Anthony Ratliff-Williams, WR, North Carolina
Ratliff-Williams went from playing quarterback in high school to being the Tarheels’ leading receiver in 2017 and 2018. A versatile weapon, Ratliff-Williams is a three-level threat as a receiver, can run the football, has made big plays in the return game and is capable of throwing a pass when trickeration is desired.
Comparing his 2017 to 2018 tape, I saw a lot of growth from him in terms of his ability to win in the contact window and beat press coverage during his release. There was a lot more variety with how he got into his route stems and defeated press with hand technique, footwork and the ability to reduce his surface area and get into his route. With that said, there is still work to be done in becoming a better route salesman but the tools are present to develop.
I think ARW can become a more nuanced player at the next level and make a team really happy in Round 3/4.
Charles Omenhiu, DL, Texas
Omenihu’s toolbox is loaded! A versatile prospect, Omenihu has inside and outside playmaking ability as as pass rusher and run defender. His length, burst, motor, processing skills, power and hand usage serve as a strong foundation to develop from.
Like I’ve pointed out with other prospects, we’d like for them to dominate for 4 seasons in college but that isn’t always the case. With that said, illustrating steady growth and playing their best football in their final season is something I look for. That was the case with Omenihu who racked up 18 tackles for loss and 9.5 sacks in his final campaign as a Longhorn.
Look for Omenihu to have a big week in Mobile in the Senior Bowl and for the R1 hype to start.
Terrill Hanks, LB, New Mexico State
This was a really interesting study. Hanks transitioned from safety to linebacker for his senior season and there are a lot of traits present with him that NFL teams are looking for in second level defenders.
When watching his tape, it becomes pretty clear Hanks is new to playing linebacker. His tape is full of misreads and running himself out of plays. He almost always takes the cheese on play fakes and falls for false reads. He also must clean up his tackling technique to become a more consistent finisher and his contact balance/power is lacking.
With that out of the way, Hanks does have upside in a pursuit-style role and in coverage. He is a high urgency player that would function well in a see and chase role. His experience at safety lends itself favorably to performing in coverage and he looks natural in both man and zone.
As a nickel linebacker and core special teamer, Hanks has a lot of intrigue given his size and athletic ability and could become more if he develops.

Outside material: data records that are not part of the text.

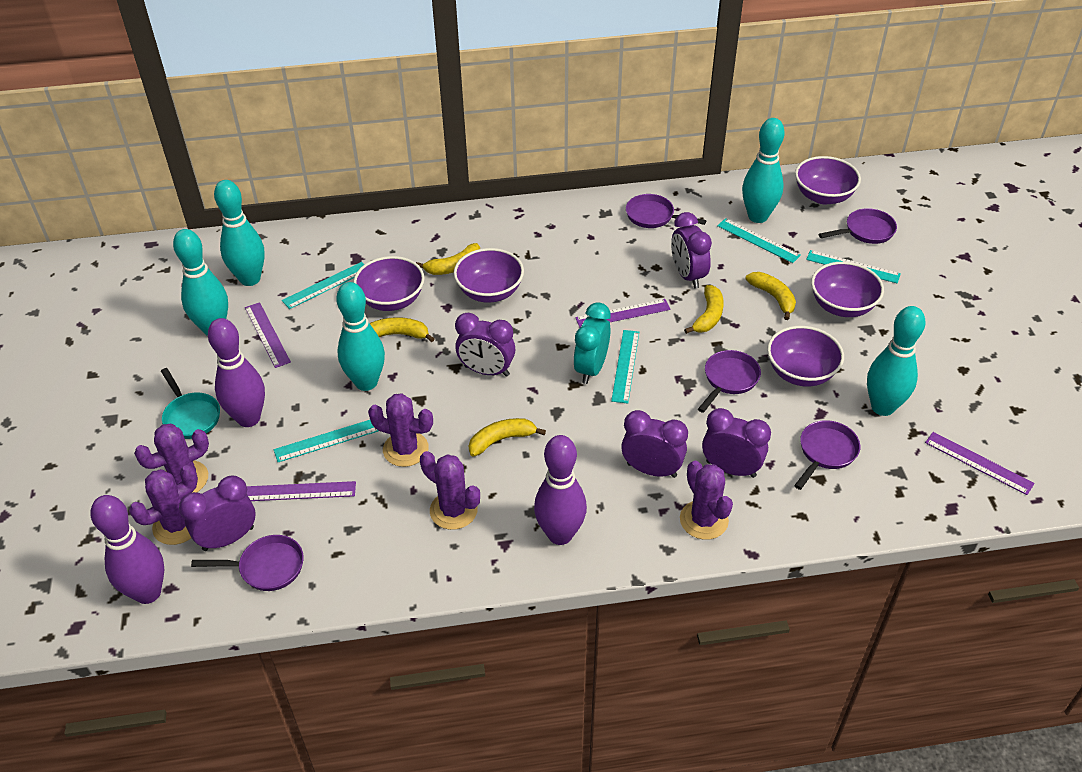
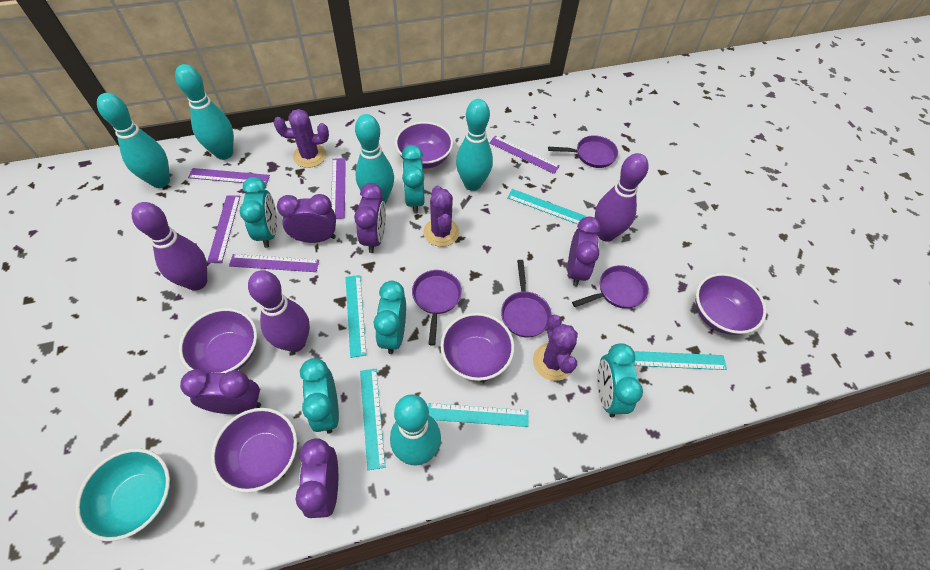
purple cactus: 5 -> 3
purple pan: 5 -> 4
purple ruler: 4 -> 5
turquoise bowl: 0 -> 1
turquoise clock: 1 -> 5
turquoise pan: 1 -> 0
yellow banana: 5 -> 0

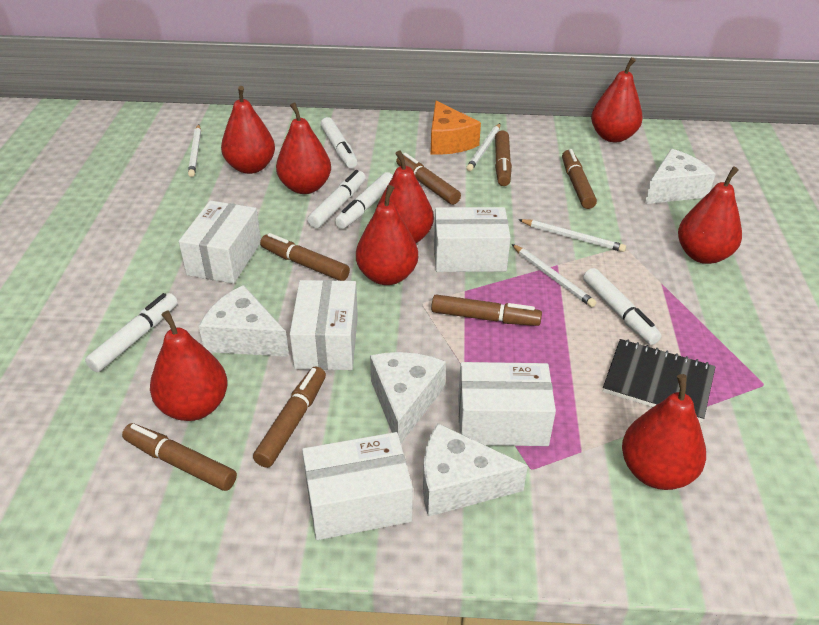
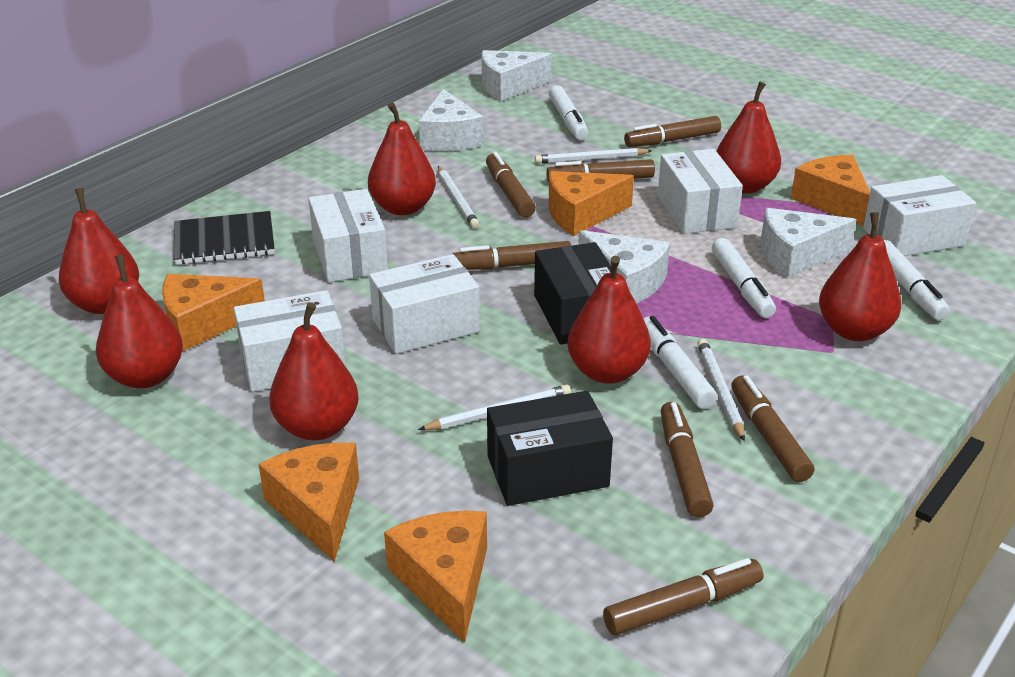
black box: 0 -> 2
orange cheese: 1 -> 5
red pear: 8 -> 7
white marker: 5 -> 4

Dontavius Russell, DL, Auburn
A four-year starter at Auburn, Russell played a lot of football against premier competition in college. I think he has the ability to become a successful run-stuffing defensive tackle in the NFL.
Great run stoppers are unselfish football players that understand the importance of eating space, maintaining run fits and occupying blocks so second level defenders can cleanly fill windows and attack downhill. That quality is evident in Russell who is extremely stout at the point of attack and plays with a hot motor.
While he isn’t a dynamic penetrator or offers much pass rushing upside, Russell does well to win with first contact, reset the line of scrimmage and even shoot gaps.
Russell’s skill set isn’t overly valuable but I think he’ll get picked on Day 3 and provide his team a quality piece for early downs.
Drew Sample, TE, Washington
Sample doesn’t stand out in any one area but he does a little bit of everything which is exactly what NFL teams want in No. 2/3 tight ends on the roster.
Despite being a limited athlete with modest play strength, Sample illustrates baseline receiving ability and good technique as a blocker. He wasn’t ever a priority for Washington to get the ball to in the passing game but was reliable as a check down option/space finder with a few productive vertical shots. He was utilized in a variety of ways as a blocker including in-line, flexed and leading into holes.
I don’t think Sample will ever be a starter but he’s primed for an unheralded career as a depth player.